Architecture Multi-cloud

Understanding Managed Kubernetes: AKS, EKS, and GKE Compared

A mid-sized online education company — call it the team that runs a national Moodle learning platform for a few hundred universities — has a problem that starts every September. Enrollment season triples their traffic in a week: students hammering the LMS for assignment uploads, video lectures, quiz submissions, and grade lookups, all at 9 a.m. when the first lectures begin. Their current setup is a fleet of hand-managed virtual machines running Moodle behind a load balancer, and every August the operations team spends two weeks cloning VMs, patching them by hand, and praying the database holds. Last year the grade-release day took the site down for forty minutes, and the support inbox still has the angry emails to prove it. The platform team has been told: containerize Moodle, run it on Kubernetes, make the autumn spike a non-event — and pick a managed Kubernetes service so we are not also running the control plane by hand.

That last clause is the whole point of this article. Kubernetes is the open-source system that schedules containers across a pool of machines, restarts them when they crash, and scales them up and down. Running it yourself means operating its control plane — the API server, scheduler, controller manager, and the etcd database that holds cluster state — which is exactly the kind of undifferentiated, pager-at-3 a.m. work this team is trying to escape. Managed Kubernetes means the cloud provider runs that control plane for you. The three you will actually choose between are Azure Kubernetes Service (AKS), Amazon Elastic Kubernetes Service (EKS), and Google Kubernetes Engine (GKE). They are far more alike than different — they all run upstream-conformant Kubernetes, so your kubectl commands and YAML manifests are portable — but the differences in how you operate them matter on exactly the days like grade-release morning.

What “managed” actually buys you

Before comparing the three, it helps to be precise about what the managed service takes off your plate, because beginners often assume “managed” means “fully hands-off.” It does not.

The provider runs and patches the control plane — you never SSH into the API server. They give you an SLA on the control plane’s availability. They handle the control-plane upgrades (you trigger them, but you do not run them). What you still own is everything on the worker nodes: the version they run, when they get patched, what size they are, and the workloads on top. Think of it as a split: the provider keeps the brain healthy, you keep the muscle sized and fed.

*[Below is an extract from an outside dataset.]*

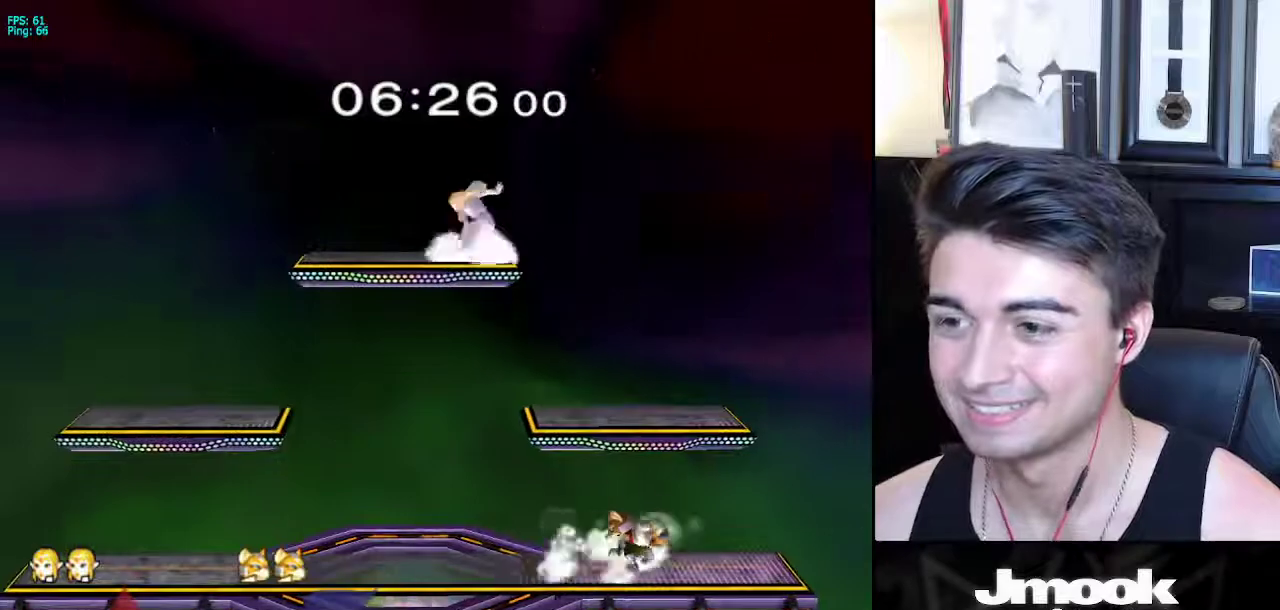
{"buttons": [], "left_stick": "right", "right_stick": "center", "events": [[17, "R1", "up"], [500, "left_stick", "right"]]}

For the Moodle team, this split is the difference between “we operate Kubernetes” and “we operate our application on Kubernetes.” That second framing is the one that lets a four-person platform team support hundreds of universities.

Architecture overview

Understanding Managed Kubernetes: AKS, EKS, and GKE Compared — architecture

At the shape level, all three providers give you the same picture, and it is worth holding that picture in your head before the differences blur it. There is a managed control plane the provider runs in their own account, invisible to you except through the Kubernetes API endpoint. There is one or more node pool (AKS and GKE call them node pools; EKS calls them managed node groups) — groups of identical worker VMs that actually run your containers. Your Moodle pods, an Nginx ingress, and supporting services run as pods scheduled onto those nodes. Traffic arrives from students at the edge through Akamai, which terminates TLS, serves cached video and static course assets from its CDN so they never touch your cluster, and applies WAF rules to block the credential-stuffing attempts that always spike during enrollment. Akamai forwards the dynamic requests to a cloud load balancer, which routes into the cluster’s ingress, which routes to the Moodle pods.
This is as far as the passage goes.